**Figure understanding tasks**

◇ ◇ ◇

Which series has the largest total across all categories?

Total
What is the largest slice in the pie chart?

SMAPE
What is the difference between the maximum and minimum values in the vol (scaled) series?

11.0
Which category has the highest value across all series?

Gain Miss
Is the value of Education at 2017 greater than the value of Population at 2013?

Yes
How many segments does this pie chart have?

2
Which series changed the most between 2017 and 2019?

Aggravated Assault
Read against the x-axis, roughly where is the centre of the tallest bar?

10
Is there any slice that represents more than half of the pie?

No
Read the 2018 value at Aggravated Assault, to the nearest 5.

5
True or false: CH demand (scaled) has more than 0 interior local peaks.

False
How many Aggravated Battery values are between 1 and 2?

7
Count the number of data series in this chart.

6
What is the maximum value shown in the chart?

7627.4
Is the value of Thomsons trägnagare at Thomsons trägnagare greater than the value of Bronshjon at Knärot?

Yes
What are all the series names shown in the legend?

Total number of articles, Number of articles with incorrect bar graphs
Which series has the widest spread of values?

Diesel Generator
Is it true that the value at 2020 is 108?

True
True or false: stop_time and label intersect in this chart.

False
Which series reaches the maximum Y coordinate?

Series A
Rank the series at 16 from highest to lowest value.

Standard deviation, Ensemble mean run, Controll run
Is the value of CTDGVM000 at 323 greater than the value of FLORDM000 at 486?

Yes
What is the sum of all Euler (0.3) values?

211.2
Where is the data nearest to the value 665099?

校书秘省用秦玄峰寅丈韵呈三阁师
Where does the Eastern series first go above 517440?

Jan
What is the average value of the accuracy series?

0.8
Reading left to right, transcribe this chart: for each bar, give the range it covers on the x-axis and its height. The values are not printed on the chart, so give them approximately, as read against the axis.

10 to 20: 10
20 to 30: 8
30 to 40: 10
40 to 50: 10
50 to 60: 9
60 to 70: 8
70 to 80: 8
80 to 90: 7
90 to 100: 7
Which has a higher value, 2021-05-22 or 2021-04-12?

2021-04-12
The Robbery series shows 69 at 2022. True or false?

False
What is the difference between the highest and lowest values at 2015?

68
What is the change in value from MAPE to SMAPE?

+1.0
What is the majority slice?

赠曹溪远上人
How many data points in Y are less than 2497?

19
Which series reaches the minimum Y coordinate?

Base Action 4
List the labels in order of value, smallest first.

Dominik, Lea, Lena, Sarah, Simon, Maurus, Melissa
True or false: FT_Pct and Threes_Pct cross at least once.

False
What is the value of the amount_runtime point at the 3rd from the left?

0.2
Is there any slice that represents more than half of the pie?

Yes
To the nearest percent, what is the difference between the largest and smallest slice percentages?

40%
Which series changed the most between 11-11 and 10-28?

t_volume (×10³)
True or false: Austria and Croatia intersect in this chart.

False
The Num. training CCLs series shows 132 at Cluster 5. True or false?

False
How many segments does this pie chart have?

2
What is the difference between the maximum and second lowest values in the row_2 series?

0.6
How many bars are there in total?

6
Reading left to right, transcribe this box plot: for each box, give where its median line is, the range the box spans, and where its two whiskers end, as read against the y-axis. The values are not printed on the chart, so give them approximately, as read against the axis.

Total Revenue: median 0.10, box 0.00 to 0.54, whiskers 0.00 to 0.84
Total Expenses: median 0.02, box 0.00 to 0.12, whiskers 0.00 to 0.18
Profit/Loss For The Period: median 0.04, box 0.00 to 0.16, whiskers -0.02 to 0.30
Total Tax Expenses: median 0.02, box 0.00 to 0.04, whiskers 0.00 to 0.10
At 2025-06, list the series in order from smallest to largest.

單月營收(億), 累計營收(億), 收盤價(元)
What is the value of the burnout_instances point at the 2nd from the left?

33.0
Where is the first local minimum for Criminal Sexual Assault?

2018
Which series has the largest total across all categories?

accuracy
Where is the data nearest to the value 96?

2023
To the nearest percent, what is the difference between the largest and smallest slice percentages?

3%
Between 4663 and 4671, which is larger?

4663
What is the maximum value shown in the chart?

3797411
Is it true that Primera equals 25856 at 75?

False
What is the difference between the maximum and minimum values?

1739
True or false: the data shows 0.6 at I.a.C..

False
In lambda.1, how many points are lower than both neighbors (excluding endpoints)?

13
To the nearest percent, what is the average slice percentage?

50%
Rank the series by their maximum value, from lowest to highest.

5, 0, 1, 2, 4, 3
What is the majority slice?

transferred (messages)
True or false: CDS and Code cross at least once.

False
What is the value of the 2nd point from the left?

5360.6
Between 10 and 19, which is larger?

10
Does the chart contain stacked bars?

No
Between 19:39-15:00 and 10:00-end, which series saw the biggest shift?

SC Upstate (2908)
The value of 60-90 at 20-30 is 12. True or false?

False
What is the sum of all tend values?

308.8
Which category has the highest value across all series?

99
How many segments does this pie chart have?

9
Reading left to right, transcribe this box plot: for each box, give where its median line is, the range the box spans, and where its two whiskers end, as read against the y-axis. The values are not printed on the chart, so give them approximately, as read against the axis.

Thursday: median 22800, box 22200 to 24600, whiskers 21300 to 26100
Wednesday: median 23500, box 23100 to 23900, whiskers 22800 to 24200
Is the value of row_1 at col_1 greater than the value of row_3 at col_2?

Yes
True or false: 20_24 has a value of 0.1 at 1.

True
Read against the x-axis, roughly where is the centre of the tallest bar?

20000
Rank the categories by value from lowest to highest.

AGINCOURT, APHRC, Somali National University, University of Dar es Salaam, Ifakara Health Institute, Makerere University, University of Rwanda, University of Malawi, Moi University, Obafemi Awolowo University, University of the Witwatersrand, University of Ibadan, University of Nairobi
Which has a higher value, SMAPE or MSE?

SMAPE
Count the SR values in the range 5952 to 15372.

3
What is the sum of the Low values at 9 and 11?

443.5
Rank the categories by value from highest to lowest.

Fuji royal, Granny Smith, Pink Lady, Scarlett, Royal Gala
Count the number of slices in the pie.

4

◇ ◇ ◇

**What the exercise asks**
Which lines of the rows above contain the word "that"? Extract each one, treating uppercase and lowercase as different.

**Exercise output**
Is there any slice that represents more than half of the pie?
Is it true that the value at 2020 is 108?
Is there any slice that represents more than half of the pie?
Is it true that Primera equals 25856 at 75?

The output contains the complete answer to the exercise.